### [EXERCISE REQUIREMENTS]
Write out each record exactly as given, but do not include the pictures.
SUPPLIED INFORMATION Start Marker
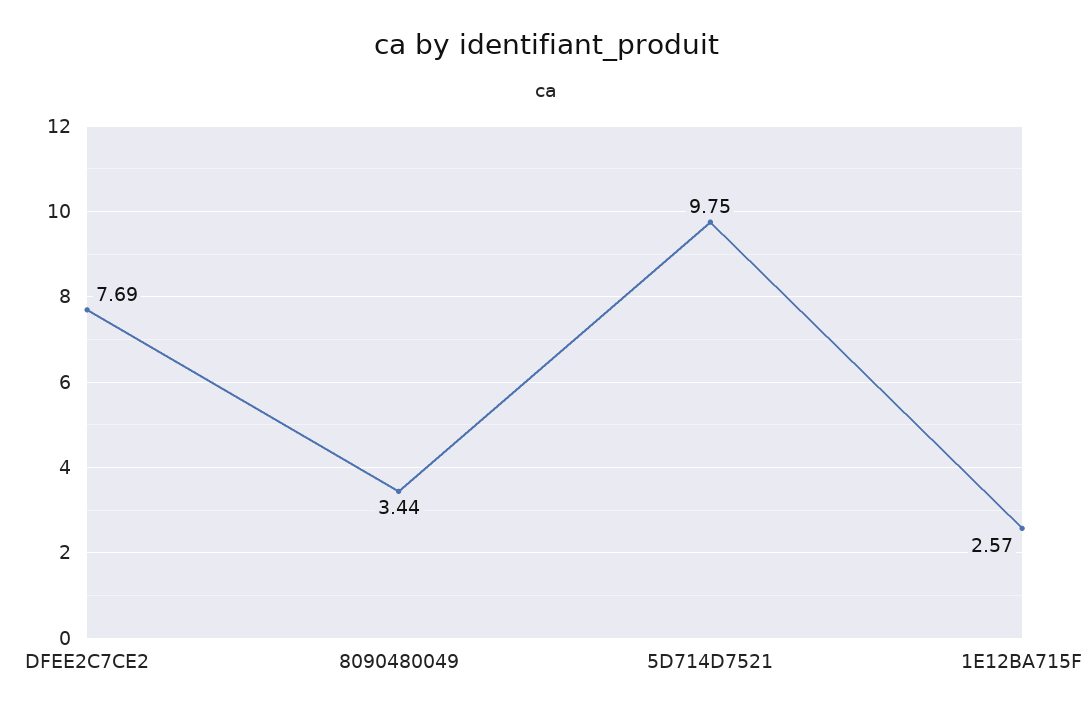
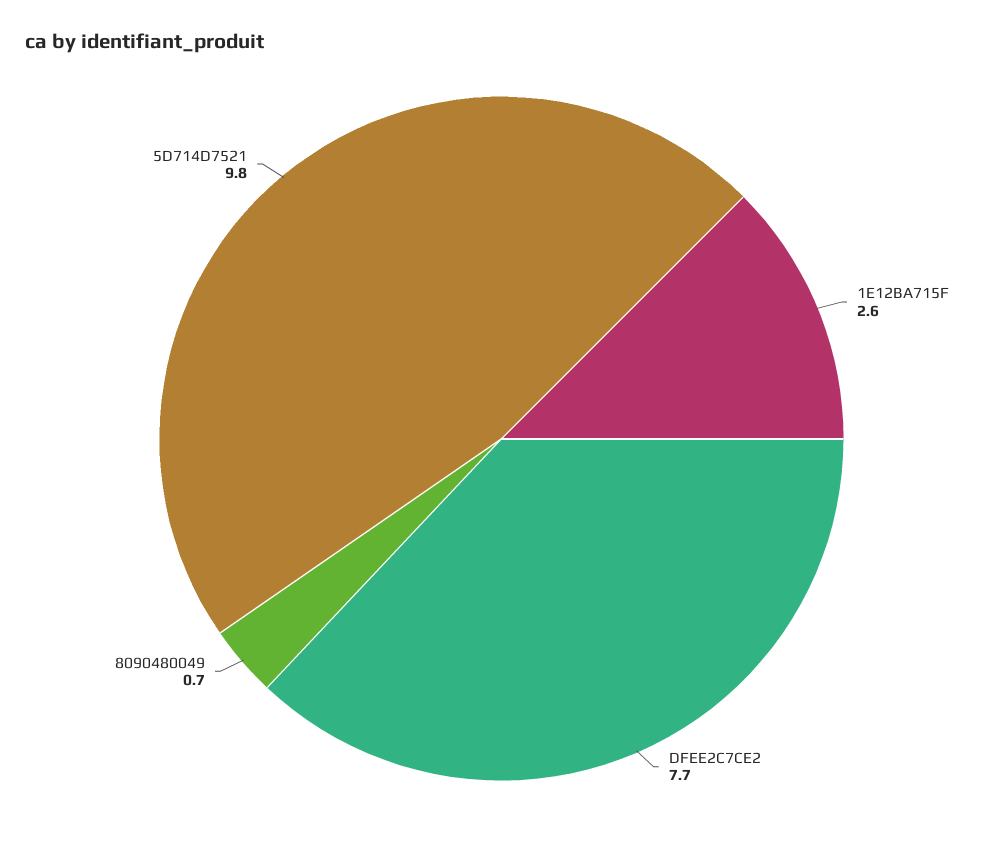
  {
    "DFEE2C7CE2": 7.69,
-   "8090480049": 3.44,
+   "8090480049": 0.7,
    "5D714D7521": 9.75,
    "1E12BA715F": 2.57
  }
SUPPLIED INFORMATION End Marker
### [SOLUTION FOR THIS EXERCISE]
  {
    "DFEE2C7CE2": 7.69,
-   "8090480049": 3.44,
+   "8090480049": 0.7,
    "5D714D7521": 9.75,
    "1E12BA715F": 2.57
  }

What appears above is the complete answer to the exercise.